Task directions | Copy the entire listing that follows, reproducing every line without alteration.
______
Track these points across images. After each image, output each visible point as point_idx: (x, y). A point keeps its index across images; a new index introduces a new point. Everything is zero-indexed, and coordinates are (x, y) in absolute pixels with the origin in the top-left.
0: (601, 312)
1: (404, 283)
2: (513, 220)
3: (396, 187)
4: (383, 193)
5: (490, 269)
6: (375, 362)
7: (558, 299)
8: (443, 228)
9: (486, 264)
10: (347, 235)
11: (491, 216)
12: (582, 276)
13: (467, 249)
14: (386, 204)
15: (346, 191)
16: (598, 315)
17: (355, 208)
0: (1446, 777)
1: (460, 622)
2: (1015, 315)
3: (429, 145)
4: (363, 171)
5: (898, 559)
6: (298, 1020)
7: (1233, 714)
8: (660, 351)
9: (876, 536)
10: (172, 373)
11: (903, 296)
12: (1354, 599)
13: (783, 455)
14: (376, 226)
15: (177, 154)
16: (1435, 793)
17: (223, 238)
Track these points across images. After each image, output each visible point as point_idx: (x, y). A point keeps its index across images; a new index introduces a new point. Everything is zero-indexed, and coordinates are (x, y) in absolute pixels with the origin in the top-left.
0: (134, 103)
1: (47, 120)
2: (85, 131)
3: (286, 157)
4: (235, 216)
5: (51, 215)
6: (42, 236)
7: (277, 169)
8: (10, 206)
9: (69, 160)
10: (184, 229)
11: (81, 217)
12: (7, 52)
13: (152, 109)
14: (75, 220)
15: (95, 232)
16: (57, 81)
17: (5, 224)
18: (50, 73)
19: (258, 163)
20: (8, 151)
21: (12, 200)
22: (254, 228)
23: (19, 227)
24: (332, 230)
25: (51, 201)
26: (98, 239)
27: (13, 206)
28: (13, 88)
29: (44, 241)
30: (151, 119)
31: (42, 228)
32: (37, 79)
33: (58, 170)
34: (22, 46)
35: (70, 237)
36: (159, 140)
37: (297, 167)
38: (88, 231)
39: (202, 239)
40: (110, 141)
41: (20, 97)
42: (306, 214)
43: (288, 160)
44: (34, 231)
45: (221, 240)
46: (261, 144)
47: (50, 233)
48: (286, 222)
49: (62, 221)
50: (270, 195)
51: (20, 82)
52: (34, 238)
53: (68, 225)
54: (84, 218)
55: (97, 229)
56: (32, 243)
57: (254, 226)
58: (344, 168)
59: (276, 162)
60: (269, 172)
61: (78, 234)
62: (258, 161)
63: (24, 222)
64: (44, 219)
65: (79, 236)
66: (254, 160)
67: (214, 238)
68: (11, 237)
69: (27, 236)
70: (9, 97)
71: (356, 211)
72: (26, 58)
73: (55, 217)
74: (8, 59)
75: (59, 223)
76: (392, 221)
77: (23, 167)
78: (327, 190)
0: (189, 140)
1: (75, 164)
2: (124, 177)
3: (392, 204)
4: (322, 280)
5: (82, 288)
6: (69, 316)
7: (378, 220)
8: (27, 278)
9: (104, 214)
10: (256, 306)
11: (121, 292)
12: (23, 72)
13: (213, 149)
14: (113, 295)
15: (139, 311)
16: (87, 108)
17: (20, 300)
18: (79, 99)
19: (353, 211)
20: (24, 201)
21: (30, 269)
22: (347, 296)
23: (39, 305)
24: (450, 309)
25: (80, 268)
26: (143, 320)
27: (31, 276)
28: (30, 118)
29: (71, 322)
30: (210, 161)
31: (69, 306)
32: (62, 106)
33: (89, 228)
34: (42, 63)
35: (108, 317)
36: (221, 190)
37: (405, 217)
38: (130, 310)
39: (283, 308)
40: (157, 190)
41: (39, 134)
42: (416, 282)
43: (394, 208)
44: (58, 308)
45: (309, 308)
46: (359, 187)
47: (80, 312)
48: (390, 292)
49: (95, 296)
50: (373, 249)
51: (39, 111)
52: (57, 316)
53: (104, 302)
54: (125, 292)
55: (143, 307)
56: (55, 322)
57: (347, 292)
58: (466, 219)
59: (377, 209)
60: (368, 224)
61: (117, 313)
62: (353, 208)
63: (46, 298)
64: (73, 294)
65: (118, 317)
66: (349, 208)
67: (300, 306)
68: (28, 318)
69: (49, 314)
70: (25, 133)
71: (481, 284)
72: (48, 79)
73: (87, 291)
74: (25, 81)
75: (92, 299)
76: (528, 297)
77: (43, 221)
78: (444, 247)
______
Exercise result |
Track these points across images. After each image, output each visible point as point_idx: (x, y). A point keeps its index across images; a new index introduces a new point. Everything is zero-indexed, and coordinates are (x, y) in absolute pixels with the origin in the top-left.
0: (601, 312)
1: (404, 283)
2: (513, 220)
3: (396, 187)
4: (383, 193)
5: (490, 269)
6: (375, 362)
7: (558, 299)
8: (443, 228)
9: (486, 264)
10: (347, 235)
11: (491, 216)
12: (582, 276)
13: (467, 249)
14: (386, 204)
15: (346, 191)
16: (598, 315)
17: (355, 208)
0: (1446, 777)
1: (460, 622)
2: (1015, 315)
3: (429, 145)
4: (363, 171)
5: (898, 559)
6: (298, 1020)
7: (1233, 714)
8: (660, 351)
9: (876, 536)
10: (172, 373)
11: (903, 296)
12: (1354, 599)
13: (783, 455)
14: (376, 226)
15: (177, 154)
16: (1435, 793)
17: (223, 238)
Track these points across images. After each image, output each visible point as point_idx: (x, y). A point keeps its index across images; a new index introduces a new point. Everything is zero-indexed, and coordinates are (x, y) in absolute pixels with the origin in the top-left.
0: (134, 103)
1: (47, 120)
2: (85, 131)
3: (286, 157)
4: (235, 216)
5: (51, 215)
6: (42, 236)
7: (277, 169)
8: (10, 206)
9: (69, 160)
10: (184, 229)
11: (81, 217)
12: (7, 52)
13: (152, 109)
14: (75, 220)
15: (95, 232)
16: (57, 81)
17: (5, 224)
18: (50, 73)
19: (258, 163)
20: (8, 151)
21: (12, 200)
22: (254, 228)
23: (19, 227)
24: (332, 230)
25: (51, 201)
26: (98, 239)
27: (13, 206)
28: (13, 88)
29: (44, 241)
30: (151, 119)
31: (42, 228)
32: (37, 79)
33: (58, 170)
34: (22, 46)
35: (70, 237)
36: (159, 140)
37: (297, 167)
38: (88, 231)
39: (202, 239)
40: (110, 141)
41: (20, 97)
42: (306, 214)
43: (288, 160)
44: (34, 231)
45: (221, 240)
46: (261, 144)
47: (50, 233)
48: (286, 222)
49: (62, 221)
50: (270, 195)
51: (20, 82)
52: (34, 238)
53: (68, 225)
54: (84, 218)
55: (97, 229)
56: (32, 243)
57: (254, 226)
58: (344, 168)
59: (276, 162)
60: (269, 172)
61: (78, 234)
62: (258, 161)
63: (24, 222)
64: (44, 219)
65: (79, 236)
66: (254, 160)
67: (214, 238)
68: (11, 237)
69: (27, 236)
70: (9, 97)
71: (356, 211)
72: (26, 58)
73: (55, 217)
74: (8, 59)
75: (59, 223)
76: (392, 221)
77: (23, 167)
78: (327, 190)
0: (189, 140)
1: (75, 164)
2: (124, 177)
3: (392, 204)
4: (322, 280)
5: (82, 288)
6: (69, 316)
7: (378, 220)
8: (27, 278)
9: (104, 214)
10: (256, 306)
11: (121, 292)
12: (23, 72)
13: (213, 149)
14: (113, 295)
15: (139, 311)
16: (87, 108)
17: (20, 300)
18: (79, 99)
19: (353, 211)
20: (24, 201)
21: (30, 269)
22: (347, 296)
23: (39, 305)
24: (450, 309)
25: (80, 268)
26: (143, 320)
27: (31, 276)
28: (30, 118)
29: (71, 322)
30: (210, 161)
31: (69, 306)
32: (62, 106)
33: (89, 228)
34: (42, 63)
35: (108, 317)
36: (221, 190)
37: (405, 217)
38: (130, 310)
39: (283, 308)
40: (157, 190)
41: (39, 134)
42: (416, 282)
43: (394, 208)
44: (58, 308)
45: (309, 308)
46: (359, 187)
47: (80, 312)
48: (390, 292)
49: (95, 296)
50: (373, 249)
51: (39, 111)
52: (57, 316)
53: (104, 302)
54: (125, 292)
55: (143, 307)
56: (55, 322)
57: (347, 292)
58: (466, 219)
59: (377, 209)
60: (368, 224)
61: (117, 313)
62: (353, 208)
63: (46, 298)
64: (73, 294)
65: (118, 317)
66: (349, 208)
67: (300, 306)
68: (28, 318)
69: (49, 314)
70: (25, 133)
71: (481, 284)
72: (48, 79)
73: (87, 291)
74: (25, 81)
75: (92, 299)
76: (528, 297)
77: (43, 221)
78: (444, 247)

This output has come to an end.